Rajd Brazylii – ORLEN Team w czołówce

Podczas VIII etapu Rajdu Dos Sertoes Marek Dąbrowski uplasował się po raz kolejny na 6 miejscu z czasem 2:03:39, awansując tym samym w klasyfikacji generalnej na 8 pozycję. W klasie Marathon Open Marek pozostaje nadal niekwestionowanym liderem z przewagą ponad 3 godzin nad drugim zawodnikiem, Brazylijczykiem Rogerio Boechatem. Jacek Czachor osiągnął metę wczorajszego etapu na 15 miejscu z czasem 2:09:41, utrzymując 10 pozycję w genralce. W klasie 450 Super Production Jacek nadal zajmuje 4 miejsce.

Zawodnicy mieli do pokonania 170-kilometrowy, szybki odcinek specjalny. Co jest rzadkością w rajdach cross country, różnice w osiąganych czasach nie przekraczały kilkunastu sekund. Zwycięzcą przedostatniego etapu został Cyril Despres z czasem 1:55:47, odrabiając prawie 5 minut do lidera klasyfikacji generalnej, Brazylijczyka Jose Helio Rodriguesa (2:00:30). Różnica wynosi jednak aż 9 minut, które mogą okazać się niemożliwe do odrobienia podczas piątkowego, ostatniego odcinka specjalnego. Z drugim czasem na mecie zameldował się Francisco Lopez (1:56:50), startujący motocyklem Honda 450 – główny rywal Jacka Czachora do tytułu Mistrza Świata FIM w klasie 450. Na trzecim miejscu przyjechał kolega Cyrila Despresa z teamu Gauloises, David Casteu (1:58:16).

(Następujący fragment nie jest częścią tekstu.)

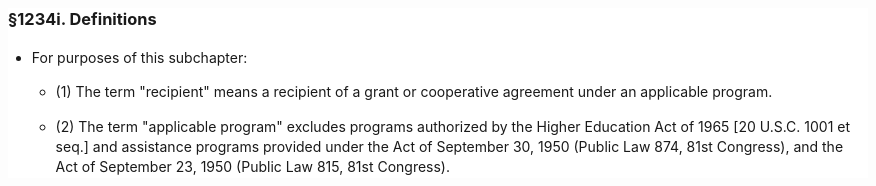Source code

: ### §1234i. Definitions
* For purposes of this subchapter:

  * (1) The term "recipient" means a recipient of a grant or cooperative agreement under an applicable program.

  * (2) The term "applicable program" excludes programs authorized by the Higher Education Act of 1965 [20 U.S.C. 1001 et seq.] and assistance programs provided under the Act of September 30, 1950 (Public Law 874, 81st Congress), and the Act of September 23, 1950 (Public Law 815, 81st Congress).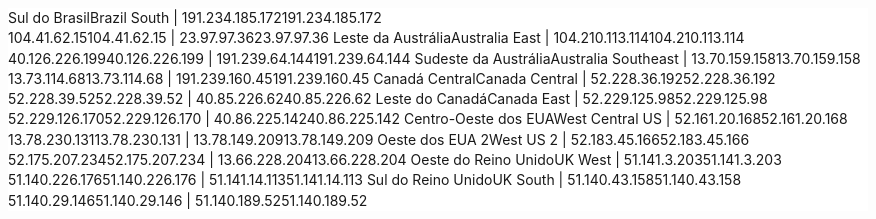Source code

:    <span data-ttu-id="13d4f-202">Sul do Brasil</span><span class="sxs-lookup"><span data-stu-id="13d4f-202">Brazil South</span></span> | <span data-ttu-id="13d4f-203">191.234.185.172</span><span class="sxs-lookup"><span data-stu-id="13d4f-203">191.234.185.172</span></span></br><span data-ttu-id="13d4f-204">104.41.62.15</span><span class="sxs-lookup"><span data-stu-id="13d4f-204">104.41.62.15</span></span> | <span data-ttu-id="13d4f-205">23.97.97.36</span><span class="sxs-lookup"><span data-stu-id="13d4f-205">23.97.97.36</span></span>
   <span data-ttu-id="13d4f-206">Leste da Austrália</span><span class="sxs-lookup"><span data-stu-id="13d4f-206">Australia East</span></span> | <span data-ttu-id="13d4f-207">104.210.113.114</span><span class="sxs-lookup"><span data-stu-id="13d4f-207">104.210.113.114</span></span></br><span data-ttu-id="13d4f-208">40.126.226.199</span><span class="sxs-lookup"><span data-stu-id="13d4f-208">40.126.226.199</span></span> | <span data-ttu-id="13d4f-209">191.239.64.144</span><span class="sxs-lookup"><span data-stu-id="13d4f-209">191.239.64.144</span></span>
   <span data-ttu-id="13d4f-210">Sudeste da Austrália</span><span class="sxs-lookup"><span data-stu-id="13d4f-210">Australia Southeast</span></span> | <span data-ttu-id="13d4f-211">13.70.159.158</span><span class="sxs-lookup"><span data-stu-id="13d4f-211">13.70.159.158</span></span></br><span data-ttu-id="13d4f-212">13.73.114.68</span><span class="sxs-lookup"><span data-stu-id="13d4f-212">13.73.114.68</span></span> | <span data-ttu-id="13d4f-213">191.239.160.45</span><span class="sxs-lookup"><span data-stu-id="13d4f-213">191.239.160.45</span></span>
   <span data-ttu-id="13d4f-214">Canadá Central</span><span class="sxs-lookup"><span data-stu-id="13d4f-214">Canada Central</span></span> | <span data-ttu-id="13d4f-215">52.228.36.192</span><span class="sxs-lookup"><span data-stu-id="13d4f-215">52.228.36.192</span></span></br><span data-ttu-id="13d4f-216">52.228.39.52</span><span class="sxs-lookup"><span data-stu-id="13d4f-216">52.228.39.52</span></span> | <span data-ttu-id="13d4f-217">40.85.226.62</span><span class="sxs-lookup"><span data-stu-id="13d4f-217">40.85.226.62</span></span>
   <span data-ttu-id="13d4f-218">Leste do Canadá</span><span class="sxs-lookup"><span data-stu-id="13d4f-218">Canada East</span></span> | <span data-ttu-id="13d4f-219">52.229.125.98</span><span class="sxs-lookup"><span data-stu-id="13d4f-219">52.229.125.98</span></span></br><span data-ttu-id="13d4f-220">52.229.126.170</span><span class="sxs-lookup"><span data-stu-id="13d4f-220">52.229.126.170</span></span> | <span data-ttu-id="13d4f-221">40.86.225.142</span><span class="sxs-lookup"><span data-stu-id="13d4f-221">40.86.225.142</span></span>
   <span data-ttu-id="13d4f-222">Centro-Oeste dos EUA</span><span class="sxs-lookup"><span data-stu-id="13d4f-222">West Central US</span></span> | <span data-ttu-id="13d4f-223">52.161.20.168</span><span class="sxs-lookup"><span data-stu-id="13d4f-223">52.161.20.168</span></span></br><span data-ttu-id="13d4f-224">13.78.230.131</span><span class="sxs-lookup"><span data-stu-id="13d4f-224">13.78.230.131</span></span> | <span data-ttu-id="13d4f-225">13.78.149.209</span><span class="sxs-lookup"><span data-stu-id="13d4f-225">13.78.149.209</span></span>
   <span data-ttu-id="13d4f-226">Oeste dos EUA 2</span><span class="sxs-lookup"><span data-stu-id="13d4f-226">West US 2</span></span> | <span data-ttu-id="13d4f-227">52.183.45.166</span><span class="sxs-lookup"><span data-stu-id="13d4f-227">52.183.45.166</span></span></br><span data-ttu-id="13d4f-228">52.175.207.234</span><span class="sxs-lookup"><span data-stu-id="13d4f-228">52.175.207.234</span></span> | <span data-ttu-id="13d4f-229">13.66.228.204</span><span class="sxs-lookup"><span data-stu-id="13d4f-229">13.66.228.204</span></span>
   <span data-ttu-id="13d4f-230">Oeste do Reino Unido</span><span class="sxs-lookup"><span data-stu-id="13d4f-230">UK West</span></span> | <span data-ttu-id="13d4f-231">51.141.3.203</span><span class="sxs-lookup"><span data-stu-id="13d4f-231">51.141.3.203</span></span></br><span data-ttu-id="13d4f-232">51.140.226.176</span><span class="sxs-lookup"><span data-stu-id="13d4f-232">51.140.226.176</span></span> | <span data-ttu-id="13d4f-233">51.141.14.113</span><span class="sxs-lookup"><span data-stu-id="13d4f-233">51.141.14.113</span></span>
   <span data-ttu-id="13d4f-234">Sul do Reino Unido</span><span class="sxs-lookup"><span data-stu-id="13d4f-234">UK South</span></span> | <span data-ttu-id="13d4f-235">51.140.43.158</span><span class="sxs-lookup"><span data-stu-id="13d4f-235">51.140.43.158</span></span></br><span data-ttu-id="13d4f-236">51.140.29.146</span><span class="sxs-lookup"><span data-stu-id="13d4f-236">51.140.29.146</span></span> | <span data-ttu-id="13d4f-237">51.140.189.52</span><span class="sxs-lookup"><span data-stu-id="13d4f-237">51.140.189.52</span></span>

MAREK DĄBROWSKI: Przedostatni odcinek rajdu był dla mnie pomyślny, aczkolwiek nie uniknąłem kilku problemów. Pierwszym z nich okazała się awaria GPS-u. Sytuacja była o tyle trudna, że musiałem sam kontrolować prędkość i oszacować, w których momentach powinienem zwolnić, aby nie przekroczyć dozwolonej szybkości w strefach z ograniczeniami. Mam nadzieję, że mi się to udało. W przeciwnym razie grozi mi niestety kara czasowa, co mogłoby się wiązać z utratą dobrego 8 miejsca w klasyfikacji generalnej rajdu. Drugim problemem, który zdarzył mi się podczas odcinka to zepsuty roadbook, który przez całą długość trasy musiałem przewijać ręcznie. Jest to czynność dosyć uciążliwa i pracochłonna. Nic dodać, nic ująć - z elektroniką na VIII etapie byłem na bakier. Jednak pomimo problemów i padającego deszczu, trasę udało mi się pokonać szybko, w dobrym tempie. Cieszę się również z wyprzedzenia brazylijskiego zawodnika Dimasa Mattosa, nad którym po dzisiejszym starcie zyskałem 1,5 minuty przewagi. Czwartkowy etap nie był trudny technicznie, a start Jacka był również bardzo udany. Dalsze miejsce i strata kilku minut jest wynikiem tylko i wyłącznie słabszego silnika.

W piątek zawodnicy mają do pokonania ostatni etap rajdu z Aracaju do Salvador. Trasa przejazdu będzie miała długość 404 km, z krótkim, 103-kilometrowym odcinkiem specjalnym. Głównym zadaniem zawodników ORLEN Team będzie utrzymanie ciężko wypracowanych pozycji.